TASK DIRECTIONS: An exact copy of the data is required. No picture may appear in it.

DATA TO PROCESS:

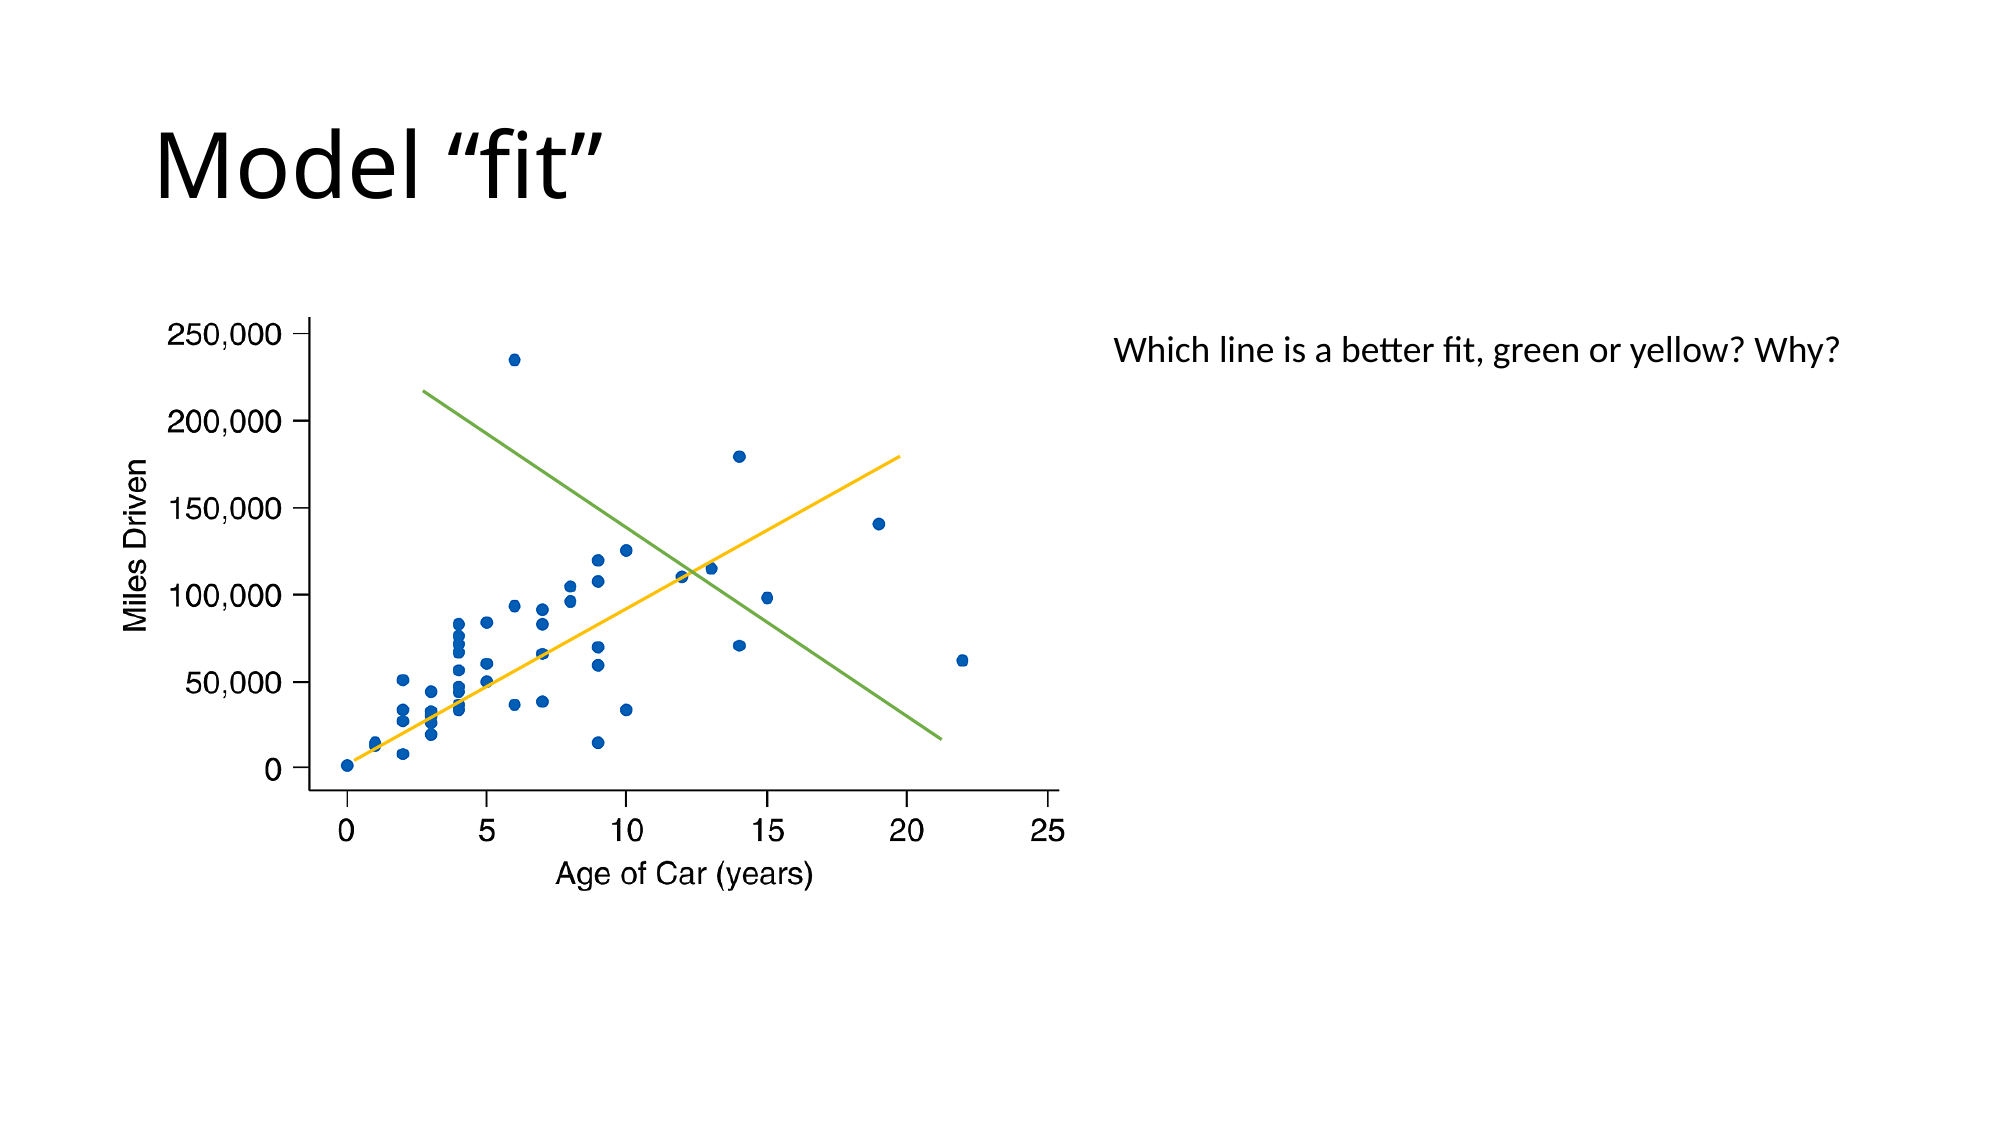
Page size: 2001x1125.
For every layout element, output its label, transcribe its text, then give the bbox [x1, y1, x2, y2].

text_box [119, 317, 1065, 891]
title Model “fit” [137, 59, 1863, 278]
text_box Which line is a better fit, green or yellow? Why? [1098, 317, 1858, 378]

EXERCISE SOLUTION:
Page size: 2001x1125.
For every layout element, output its label, transcribe its text, then give the bbox [x1, y1, x2, y2].

text_box [119, 317, 1065, 891]
title Model “fit” [137, 59, 1863, 278]
text_box Which line is a better fit, green or yellow? Why? [1098, 317, 1858, 378]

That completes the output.